━━ Supplied text

Herron writes in the third person and will often rotate points of view within the same scene. Glenn Harper from the Los Angeles Review of Books writes that Herron's sudden changes in perspective allow for "sudden and often funny revelations, when the false impression given by one point of view is clarified in a later episode or an alternative point of view".

While writing, Herron refrains from visualising the characters. He maintains "a vague sense of my eye on the page rather than a process in my head. It's more about the rhythm of the sentences". Herron credits the development of his writing style to early experiences writing poetry.

Herron views thematic patterning as an essential narrative glue within his work. Mortality, addiction and ancestral sin have been noted as themes throughout the series.

Several of the series's characters and events derive from contemporary history. The novel Slough House finds its roots in the poisoning of Sergei and Yulia Skripal, while The Catch has drawn comparisons to events of the life of Jeffrey Epstein. Herron has said that the book Clown Town was inspired by the story of alleged MI5 informant Freddie Scappaticci and the IRA. British politician Boris Johnson has also been noted by Herron as the basis for the fictional Tory politician Peter Judd.

━━━━
━━ Records provided

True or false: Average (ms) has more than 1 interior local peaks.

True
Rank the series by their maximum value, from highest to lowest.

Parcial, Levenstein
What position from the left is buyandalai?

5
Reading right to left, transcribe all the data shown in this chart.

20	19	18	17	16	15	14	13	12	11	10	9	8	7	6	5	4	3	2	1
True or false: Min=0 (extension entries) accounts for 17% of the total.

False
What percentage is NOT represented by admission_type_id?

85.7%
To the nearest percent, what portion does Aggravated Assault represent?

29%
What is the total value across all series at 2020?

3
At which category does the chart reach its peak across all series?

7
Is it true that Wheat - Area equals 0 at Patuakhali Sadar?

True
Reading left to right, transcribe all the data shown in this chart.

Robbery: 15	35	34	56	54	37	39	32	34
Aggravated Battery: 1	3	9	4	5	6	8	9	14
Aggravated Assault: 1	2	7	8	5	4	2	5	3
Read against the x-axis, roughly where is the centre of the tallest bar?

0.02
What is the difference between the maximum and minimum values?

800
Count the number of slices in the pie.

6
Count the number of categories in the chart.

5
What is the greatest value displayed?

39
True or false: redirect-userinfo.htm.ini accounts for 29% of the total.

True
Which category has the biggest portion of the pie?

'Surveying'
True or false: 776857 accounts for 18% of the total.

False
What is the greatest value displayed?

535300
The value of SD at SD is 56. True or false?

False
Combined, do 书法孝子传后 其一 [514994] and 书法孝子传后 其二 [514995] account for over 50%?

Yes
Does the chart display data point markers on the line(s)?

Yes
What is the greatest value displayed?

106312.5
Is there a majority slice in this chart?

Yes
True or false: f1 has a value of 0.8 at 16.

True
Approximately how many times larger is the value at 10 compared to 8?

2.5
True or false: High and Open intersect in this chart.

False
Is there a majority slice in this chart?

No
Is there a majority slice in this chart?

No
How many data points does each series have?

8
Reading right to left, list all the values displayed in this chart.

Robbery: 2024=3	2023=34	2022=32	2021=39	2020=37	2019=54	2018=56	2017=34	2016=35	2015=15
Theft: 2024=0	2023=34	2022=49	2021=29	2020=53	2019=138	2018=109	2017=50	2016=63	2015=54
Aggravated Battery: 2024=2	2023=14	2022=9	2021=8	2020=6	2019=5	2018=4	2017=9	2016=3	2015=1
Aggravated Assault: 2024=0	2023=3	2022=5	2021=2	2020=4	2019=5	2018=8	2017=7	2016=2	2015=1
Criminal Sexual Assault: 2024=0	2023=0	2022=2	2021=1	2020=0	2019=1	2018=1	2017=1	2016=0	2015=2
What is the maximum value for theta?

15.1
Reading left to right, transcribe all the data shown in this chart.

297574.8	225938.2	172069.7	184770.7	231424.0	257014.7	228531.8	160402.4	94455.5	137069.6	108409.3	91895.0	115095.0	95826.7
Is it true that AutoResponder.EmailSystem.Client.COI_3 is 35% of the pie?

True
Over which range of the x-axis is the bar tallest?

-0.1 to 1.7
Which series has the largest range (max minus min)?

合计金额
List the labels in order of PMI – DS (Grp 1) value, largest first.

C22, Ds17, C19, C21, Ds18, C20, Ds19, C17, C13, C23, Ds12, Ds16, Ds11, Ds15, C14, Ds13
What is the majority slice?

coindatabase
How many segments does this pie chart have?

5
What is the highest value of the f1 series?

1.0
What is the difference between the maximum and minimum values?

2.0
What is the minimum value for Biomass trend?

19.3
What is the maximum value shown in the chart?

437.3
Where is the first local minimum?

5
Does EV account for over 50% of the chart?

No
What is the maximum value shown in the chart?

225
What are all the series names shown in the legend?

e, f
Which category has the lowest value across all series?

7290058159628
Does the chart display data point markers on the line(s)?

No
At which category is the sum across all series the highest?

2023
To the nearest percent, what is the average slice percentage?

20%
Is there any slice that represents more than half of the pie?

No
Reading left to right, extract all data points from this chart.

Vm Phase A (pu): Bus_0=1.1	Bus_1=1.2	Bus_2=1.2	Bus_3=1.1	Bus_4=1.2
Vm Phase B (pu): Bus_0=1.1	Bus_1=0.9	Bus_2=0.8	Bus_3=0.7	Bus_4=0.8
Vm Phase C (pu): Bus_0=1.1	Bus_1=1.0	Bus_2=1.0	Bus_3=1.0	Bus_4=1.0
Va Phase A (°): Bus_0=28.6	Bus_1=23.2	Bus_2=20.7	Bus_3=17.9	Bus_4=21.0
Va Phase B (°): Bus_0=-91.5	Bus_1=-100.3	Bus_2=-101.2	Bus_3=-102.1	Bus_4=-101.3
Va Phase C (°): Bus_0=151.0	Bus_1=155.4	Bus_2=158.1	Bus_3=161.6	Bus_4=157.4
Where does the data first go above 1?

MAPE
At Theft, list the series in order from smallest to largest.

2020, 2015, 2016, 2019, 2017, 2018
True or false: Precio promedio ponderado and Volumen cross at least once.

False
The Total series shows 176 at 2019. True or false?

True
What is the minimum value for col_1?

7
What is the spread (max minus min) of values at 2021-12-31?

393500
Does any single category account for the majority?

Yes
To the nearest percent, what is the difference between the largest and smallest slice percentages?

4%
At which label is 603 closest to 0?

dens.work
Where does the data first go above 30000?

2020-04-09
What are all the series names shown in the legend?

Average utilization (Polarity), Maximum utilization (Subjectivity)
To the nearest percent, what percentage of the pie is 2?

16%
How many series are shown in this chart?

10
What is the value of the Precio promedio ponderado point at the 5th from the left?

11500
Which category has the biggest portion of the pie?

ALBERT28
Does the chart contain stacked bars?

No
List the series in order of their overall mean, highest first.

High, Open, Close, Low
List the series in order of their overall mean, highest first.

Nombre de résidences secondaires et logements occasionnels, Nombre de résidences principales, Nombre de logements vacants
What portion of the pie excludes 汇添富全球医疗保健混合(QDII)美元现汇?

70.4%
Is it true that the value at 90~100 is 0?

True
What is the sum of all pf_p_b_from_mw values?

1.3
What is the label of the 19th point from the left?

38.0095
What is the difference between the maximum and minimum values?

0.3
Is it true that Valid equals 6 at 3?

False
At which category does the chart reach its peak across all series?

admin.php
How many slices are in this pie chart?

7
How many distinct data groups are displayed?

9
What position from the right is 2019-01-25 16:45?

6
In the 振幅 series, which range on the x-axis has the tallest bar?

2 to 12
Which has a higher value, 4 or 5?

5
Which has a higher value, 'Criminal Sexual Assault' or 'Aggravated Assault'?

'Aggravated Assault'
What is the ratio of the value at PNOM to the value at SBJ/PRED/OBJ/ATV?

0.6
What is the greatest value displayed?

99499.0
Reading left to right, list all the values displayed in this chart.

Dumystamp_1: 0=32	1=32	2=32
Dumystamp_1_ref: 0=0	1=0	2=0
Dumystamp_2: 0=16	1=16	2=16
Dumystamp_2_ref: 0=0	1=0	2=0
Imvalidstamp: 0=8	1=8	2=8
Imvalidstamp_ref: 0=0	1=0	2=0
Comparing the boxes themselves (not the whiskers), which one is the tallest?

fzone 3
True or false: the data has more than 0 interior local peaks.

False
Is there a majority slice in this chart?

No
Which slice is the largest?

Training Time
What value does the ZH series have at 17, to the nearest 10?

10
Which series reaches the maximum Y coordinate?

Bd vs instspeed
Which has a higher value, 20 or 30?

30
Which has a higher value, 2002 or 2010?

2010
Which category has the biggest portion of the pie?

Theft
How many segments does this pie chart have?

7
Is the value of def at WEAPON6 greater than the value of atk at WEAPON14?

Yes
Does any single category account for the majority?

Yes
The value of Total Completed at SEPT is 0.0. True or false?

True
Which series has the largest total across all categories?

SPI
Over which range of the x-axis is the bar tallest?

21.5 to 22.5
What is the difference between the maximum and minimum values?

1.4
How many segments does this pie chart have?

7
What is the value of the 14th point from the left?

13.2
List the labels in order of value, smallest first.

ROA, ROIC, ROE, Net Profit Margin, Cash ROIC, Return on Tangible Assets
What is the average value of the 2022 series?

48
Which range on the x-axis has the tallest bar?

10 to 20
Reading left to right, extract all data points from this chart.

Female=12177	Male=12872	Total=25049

━━━━

Instructions for the task: Can you continue the passage about Herron's writing and his series from the point where it stops? None of this data is needed.

Answer space:
Herron has said he is drawn to incorporating political elements into his stories as they "go hand in hand with the kind of espionage thriller I'm interested in. I don't want to write a big, plotted, evil-mastermind spy novel; I'm interested in incompetence, things going wrong, badly motivated stuff, and that's essentially our political reality now."

===Background===
In 2005, Herron was commuting to work when a series of bombs exploded around London. The experience caused Herron to shift from writing detective to spy fiction. While he did not feel qualified to write about world events, the bombings made him realise "to be on the front line, you just have to be in a city. Suddenly, everywhere seems to be a viable target. So that opened the door and allowed me to write about such things." Herron would later reference the morning during a scene in Slow Horses, where River Cartwright reflects:

People talked about that day in different ways. Either it was a story about them in which bombs happened, or it was a story about the bombs, and they'd just happened to be there.

Herron began writing the first novel in the series, Slow Horses, in 2008.

The site of Slough House was inspired by a building on Aldersgate street that Herron would pass on his commute.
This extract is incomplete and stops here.